◆ **INSTRUCTIONS TO FOLLOW**
Pick up the email thread on C null pointer constants after its final quoted line and keep writing.

On 01/13/2013 11:47:32 AM, Szabolcs Nagy wrote:
> > So I think you're saying is that the behavior I'm depending on  
> changed?
> 
> well,
> 
> (int)(void*)0 is not an "integer constant expression" and it
> is not a "null pointer constant",

C99 6.3.2.3: An integer constant expression with the value 0, or such  
an expression cast to type void *, is called a null pointer constant.

7.17 #3: The macros are NULL which expands to an implementation-defined  
null pointer constant;

So it uses "constant" in the name but either it's not a constant or  
typecasting it twice makes it stop being a constant.

> it is not an "arithmetic
> constant expression" nor an "address constant", but an
> implementation is allowed to accept it as a "constant expression"
> anyway
> (as far as i can see it is not required to though)

Dataset items
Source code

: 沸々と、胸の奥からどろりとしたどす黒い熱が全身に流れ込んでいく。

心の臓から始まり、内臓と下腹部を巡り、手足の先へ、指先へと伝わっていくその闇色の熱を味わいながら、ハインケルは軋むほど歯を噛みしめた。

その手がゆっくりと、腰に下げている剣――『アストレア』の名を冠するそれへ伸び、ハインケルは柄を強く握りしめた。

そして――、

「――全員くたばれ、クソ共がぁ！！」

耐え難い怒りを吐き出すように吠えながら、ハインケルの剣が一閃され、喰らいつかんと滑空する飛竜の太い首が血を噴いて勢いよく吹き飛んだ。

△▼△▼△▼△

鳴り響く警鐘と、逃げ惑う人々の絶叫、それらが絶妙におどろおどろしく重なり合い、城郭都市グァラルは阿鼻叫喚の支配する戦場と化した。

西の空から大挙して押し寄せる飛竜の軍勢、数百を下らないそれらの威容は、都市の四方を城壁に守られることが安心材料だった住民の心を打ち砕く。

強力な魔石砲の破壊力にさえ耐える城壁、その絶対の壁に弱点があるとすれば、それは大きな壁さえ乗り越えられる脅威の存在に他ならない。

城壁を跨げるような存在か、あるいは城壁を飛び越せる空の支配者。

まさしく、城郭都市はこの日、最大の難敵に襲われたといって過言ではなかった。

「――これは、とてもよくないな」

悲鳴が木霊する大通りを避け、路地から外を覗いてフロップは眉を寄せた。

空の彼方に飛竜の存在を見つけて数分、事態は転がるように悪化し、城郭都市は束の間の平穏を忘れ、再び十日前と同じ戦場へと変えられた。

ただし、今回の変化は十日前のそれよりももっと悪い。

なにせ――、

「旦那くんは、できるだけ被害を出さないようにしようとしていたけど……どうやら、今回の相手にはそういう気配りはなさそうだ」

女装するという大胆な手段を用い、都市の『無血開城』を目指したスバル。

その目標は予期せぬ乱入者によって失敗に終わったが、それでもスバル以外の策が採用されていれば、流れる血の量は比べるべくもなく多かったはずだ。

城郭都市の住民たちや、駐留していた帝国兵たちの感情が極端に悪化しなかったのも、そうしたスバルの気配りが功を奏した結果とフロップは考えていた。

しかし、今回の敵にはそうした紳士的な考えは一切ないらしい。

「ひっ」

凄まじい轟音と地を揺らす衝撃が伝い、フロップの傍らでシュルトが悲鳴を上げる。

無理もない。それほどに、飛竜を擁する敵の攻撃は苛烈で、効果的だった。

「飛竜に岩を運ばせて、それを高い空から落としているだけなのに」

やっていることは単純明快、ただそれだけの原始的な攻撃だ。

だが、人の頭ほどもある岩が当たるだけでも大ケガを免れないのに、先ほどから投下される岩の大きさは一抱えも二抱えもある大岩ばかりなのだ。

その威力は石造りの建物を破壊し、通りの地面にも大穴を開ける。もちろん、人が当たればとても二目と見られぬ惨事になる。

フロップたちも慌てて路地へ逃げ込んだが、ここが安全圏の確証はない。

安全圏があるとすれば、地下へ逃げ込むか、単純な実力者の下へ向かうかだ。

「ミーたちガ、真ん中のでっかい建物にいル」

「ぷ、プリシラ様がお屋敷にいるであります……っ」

◆ **TASK RESPONSE**
Actually it turned out the problem was I accidentally checked in some  
debug code, which set -O0 (which apparently disables --gc-sections even  
when explicitly specified).

So it's still working fine. Whether or not it should depends on whether  
or not "constant" means it's a constant.

> !(void*)0 and (void*)0 || (void*)0 are similar
> 
> in initializers they may be accepted, but the standard
> does not require them to be

At one point, I had to dig through all this stuff:

http://lists.gnu.org/archive/html/tinycc-devel/2007-09/msg00128.html

Alas, that was about 5 years ago and I no longer remember the details.

> gcc used to be less strict integer constant expressions,
> but recently it follows the standard more closely
> 
> > Sigh. Yup. When I build toybox with just "true", gcc 4.2.1 (last gpl
> > release) drops out parse_optflag() but the ubuntu host toolchain no
> > longer does.
> 
> i think gcc should be able to do the optimization

It can, it was -O0. Pilot error. :)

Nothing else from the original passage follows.